En esos días de la crisis del ébola, en un Consejo de Ministros todos los presentes acallaron los rumores de destitución cuando oyeron al presidente elogiar a su ministra de Sanidad, pese a que la vicepresidenta le arrebató la gestión de la crisis. El gesto inequívoco de Rajoy mantuvo viva políticamente a Mato y todos los ministros dieron por bueno el mensaje de su continuidad.

Tuvo que pasar el duro trago de tres comparecencias en tres días en el Senado y el Congreso en las que tuvo que volver a afrontar el pánico por el micrófono. Tuvo una dura semana de pasión y otra más de agonía política, que ahora le ha caido de nuevo hasta acabar con ella.

En esos días el presidente llamó a su ministra a su despacho y le marcó las pautas de comportamiento. Las frases que debía repetir en el Congreso, los pasos que había que dar para afrontar la crisis y hasta salió de Moncloa con un asesor de comunicación prestado por la vicepresidenta para enderezar la situación.

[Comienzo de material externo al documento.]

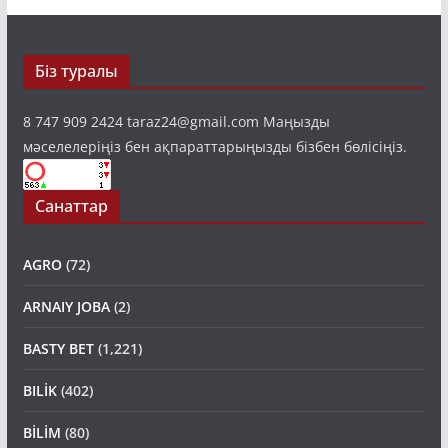
Біз туралы
8 747 909 2424 taraz24@gmail.com Маңызды
мәселелеріңіз бен ақпараттарыңызды бізбен бөлісіңіз.
Санаттар
AGRO
(72)
ARNAIY JOBA
(2)
BASTY BET
(1,221)
BILİK
(402)
BİLİM
(80)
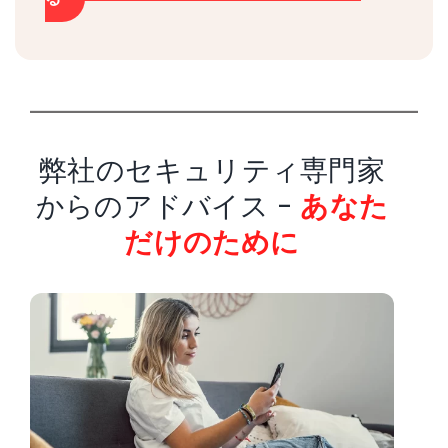
弊社のセキュリティ専門家
からのアドバイス -
あなた
だけのために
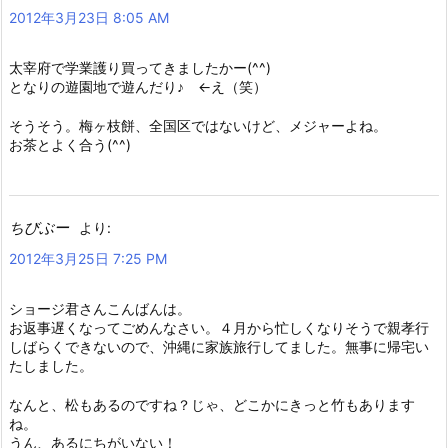
2012年3月23日 8:05 AM
太宰府で学業護り買ってきましたかー(^^)
となりの遊園地で遊んだり♪ ←え（笑）
そうそう。梅ヶ枝餅、全国区ではないけど、メジャーよね。
お茶とよく合う(^^)
ちびぶー
より:
2012年3月25日 7:25 PM
ショージ君さんこんばんは。
お返事遅くなってごめんなさい。４月から忙しくなりそうで親孝行
しばらくできないので、沖縄に家族旅行してました。無事に帰宅い
たしました。
なんと、松もあるのですね？じゃ、どこかにきっと竹もあります
ね。
うん、あるにちがいない！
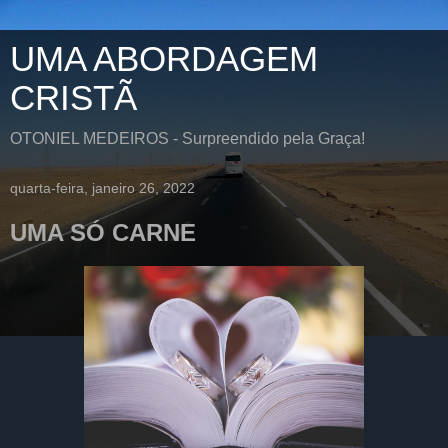
UMA ABORDAGEM
CRISTÃ
OTONIEL MEDEIROS - Surpreendido pela Graça!
quarta-feira, janeiro 26, 2022
UMA SÓ CARNE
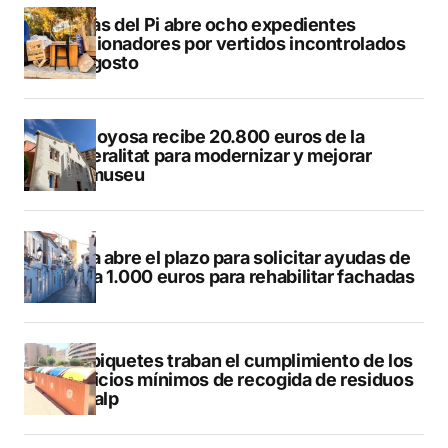
L’Alfàs del Pi abre ocho expedientes
sancionadores por vertidos incontrolados
en agosto
Villajoyosa recibe 20.800 euros de la
Generalitat para modernizar y mejorar
Vilamuseu
Altea abre el plazo para solicitar ayudas de
hasta 1.000 euros para rehabilitar fachadas
Los piquetes traban el cumplimiento de los
servicios mínimos de recogida de residuos
en Calp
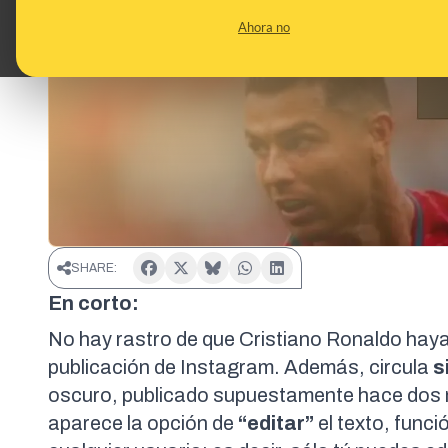
Ahora no
SHARE:
En corto:
No hay rastro de que Cristiano Ronaldo hay
publicación de Instagram
. Además, circula
s
oscuro, publicado supuestamente hace dos m
aparece la opción de
“editar”
el texto, func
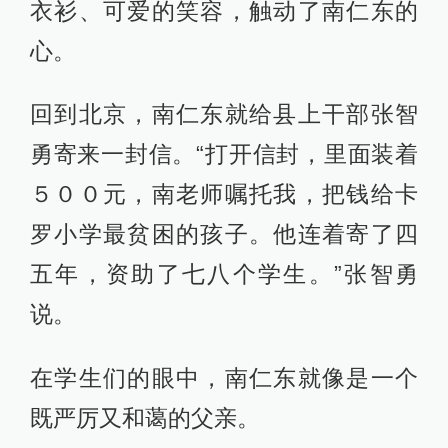
衣衫、可爱的笑容，触动了南仁东的
心。
回到北京，南仁东就给县上干部张智
勇寄来一封信。“打开信封，里面装着
５００元，南老师嘱托我，把钱给卡
罗小学最贫困的孩子。他连着寄了四
五年，资助了七八个学生。”张智勇
说。
在学生们的眼中，南仁东就像是一个
既严厉又和蔼的父亲。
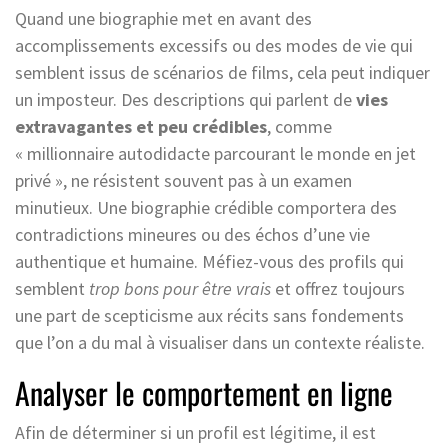
Quand une biographie met en avant des
accomplissements excessifs ou des modes de vie qui
semblent issus de scénarios de films, cela peut indiquer
un imposteur. Des descriptions qui parlent de
vies
extravagantes et peu crédibles
, comme
« millionnaire autodidacte parcourant le monde en jet
privé », ne résistent souvent pas à un examen
minutieux. Une biographie crédible comportera des
contradictions mineures ou des échos d’une vie
authentique et humaine. Méfiez-vous des profils qui
semblent
trop bons pour être vrais
et offrez toujours
une part de scepticisme aux récits sans fondements
que l’on a du mal à visualiser dans un contexte réaliste.
Analyser le comportement en ligne
Afin de déterminer si un profil est légitime, il est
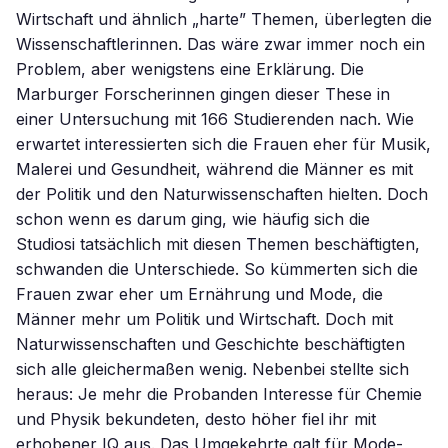
Wirtschaft und ähnlich „harte” Themen, überlegten die
Wissenschaftlerinnen. Das wäre zwar immer noch ein
Problem, aber wenigstens eine Erklärung. Die
Marburger Forscherinnen gingen dieser These in
einer Untersuchung mit 166 Studierenden nach. Wie
erwartet interessierten sich die Frauen eher für Musik,
Malerei und Gesundheit, während die Männer es mit
der Politik und den Naturwissenschaften hielten. Doch
schon wenn es darum ging, wie häufig sich die
Studiosi tatsächlich mit diesen Themen beschäftigten,
schwanden die Unterschiede. So kümmerten sich die
Frauen zwar eher um Ernährung und Mode, die
Männer mehr um Politik und Wirtschaft. Doch mit
Naturwissenschaften und Geschichte beschäftigten
sich alle gleichermaßen wenig. Nebenbei stellte sich
heraus: Je mehr die Probanden Interesse für Chemie
und Physik bekundeten, desto höher fiel ihr mit
erhobener IQ aus. Das Umgekehrte galt für Mode-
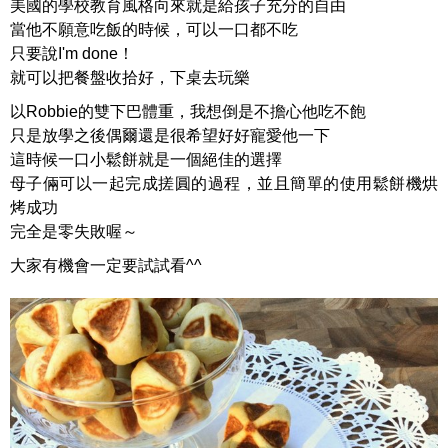
美國的學校教育風格向來就是給孩子充分的自由
當他不願意吃飯的時候，可以一口都不吃
只要說I'm done！
就可以把餐盤收拾好，下桌去玩樂
以Robbie的雙下巴體重，我想倒是不擔心他吃不飽
只是放學之後偶爾還是很希望好好寵愛他一下
這時候一口小鬆餅就是一個絕佳的選擇
母子倆可以一起完成搓圓的過程，並且簡單的使用鬆餅機烘
烤成功
完全是零失敗喔～
大家有機會一定要試試看^^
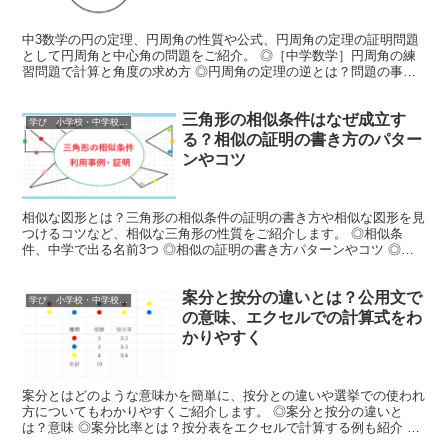
中3数学の円の定理、円周角の性質や公式、円周角の定理の証明問題
として円周角と中心角の問題をご紹介。 ◎［中学数学］円周角の練
習問題で計算と角度の求め方 ◎円周角の定理の逆とは？問題の事例
（中学や受験でもよく出る） ◎円周角の問題の応用：円周角の利用
三角形の相似条件はなぜ成立す
学び 小学校・中学校・高校・大学 受験情報
る？相似の証明の書き方のパター
ンやコツ
相似な図形とは？三角形の相似条件の証明の書き方や相似な図形を見
つけるコツなど、相似な三角形の性質をご紹介します。 ◎相似条
件、中学で出る名前3つ ◎相似の証明の書き方パターンやコツ ◎相
似の利用｜縮図・池・アイスクリームなど日常生活での事例
案分と按分の違いとは？公用文で
学び 小学校・中学校・高校・大学 受験情報
の意味、エクセルでの計算式をわ
かりやすく
案分とはどのような意味かを簡単に、按分との違いや選挙での使われ
方についてもわかりやすくご紹介します。 ◎案分と按分の違いと
は？意味 ◎案分比率とは？按分表をエクセルで計算する例も紹介 ◎
案分の計算方法を簡単に｜衆議院選挙・参議院選挙での例とやり方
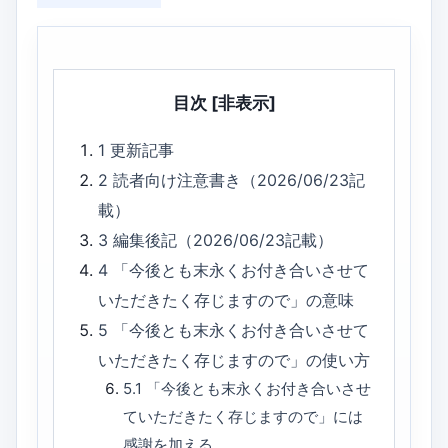
目次
[非表示]
1
更新記事
2
読者向け注意書き（2026/06/23記
載）
3
編集後記（2026/06/23記載）
4
「今後とも末永くお付き合いさせて
いただきたく存じますので」の意味
5
「今後とも末永くお付き合いさせて
いただきたく存じますので」の使い方
5.1
「今後とも末永くお付き合いさせ
ていただきたく存じますので」には
感謝を加える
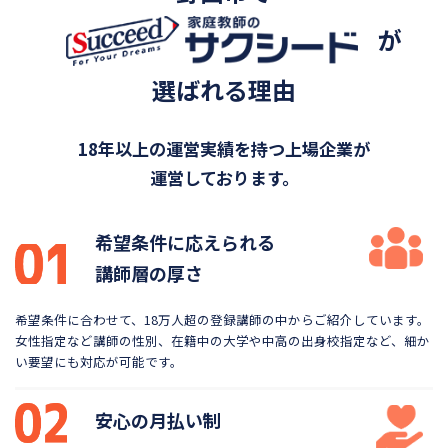
が
選ばれる理由
18年以上の運営実績を持つ上場企業が
運営しております。
希望条件に応えられる
講師層の厚さ
希望条件に合わせて、18万人超の登録講師の中から
ご紹介しています。
女性指定など講師の性別、在籍中の大学や
中高の出身校指定など、細か
い要望にも対応が可能です。
安心の月払い制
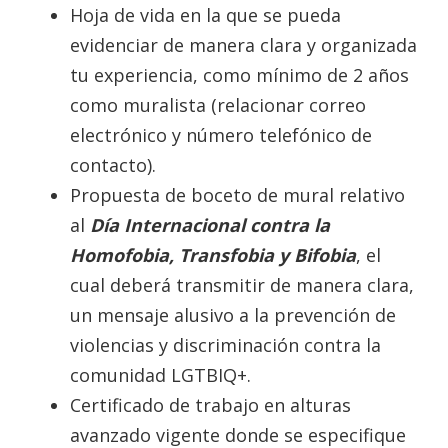
Hoja de vida en la que se pueda
evidenciar de manera clara y organizada
tu experiencia, como mínimo de 2 años
como muralista (relacionar correo
electrónico y número telefónico de
contacto).
Propuesta de boceto de mural relativo
al
Día Internacional contra la
Homofobia, Transfobia y Bifobia
, el
cual deberá transmitir de manera clara,
un mensaje alusivo a la prevención de
violencias y discriminación contra la
comunidad LGTBIQ+.
Certificado de trabajo en alturas
avanzado vigente donde se especifique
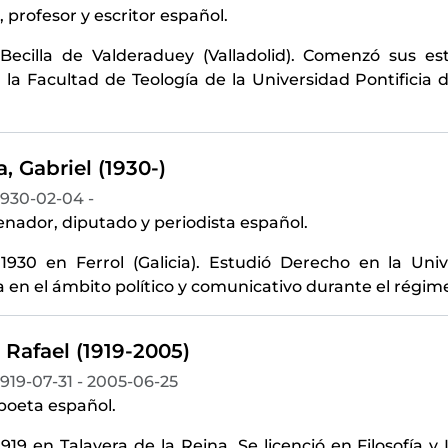
 profesor y escritor español.
Becilla de Valderaduey (Valladolid). Comenzó sus e
 la Facultad de Teología de la Universidad Pontificia
a, Gabriel (1930-)
1930-02-04 -
senador, diputado y periodista español.
1930 en Ferrol (Galicia). Estudió Derecho en la Un
a en el ámbito político y comunicativo durante el régime
 Rafael (1919-2005)
1919-07-31 - 2005-06-25
 poeta español.
919 en Talavera de la Reina. Se licenció en Filosofía 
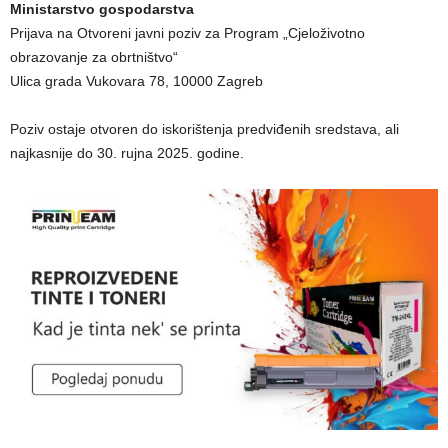
Ministarstvo gospodarstva
Prijava na Otvoreni javni poziv za Program „Cjeloživotno
obrazovanje za obrtništvo“
Ulica grada Vukovara 78, 10000 Zagreb
Poziv ostaje otvoren do iskorištenja predviđenih sredstava, ali
najkasnije do 30. rujna 2025. godine.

El presidente le había encargado y tenía pendiente la salida a uno de los embrollos políticos más notables de la legislatura, la ley del aborto. Los dos ministros que han tocado ese asunto han acabado dimitiendo, aunque por distintos motivos. Está orgullosa del grado de colaboración con comunidades autónomas sobre Sanidad y tenía sobre la mesa algunos proyectos de ley.

Mato es hija de alférez de navío, nació en Madrid en 1959, Licenciada en Ciencias Políticas y en Sociología por la Universidad Complutense de Madrid y tiene tres hijos.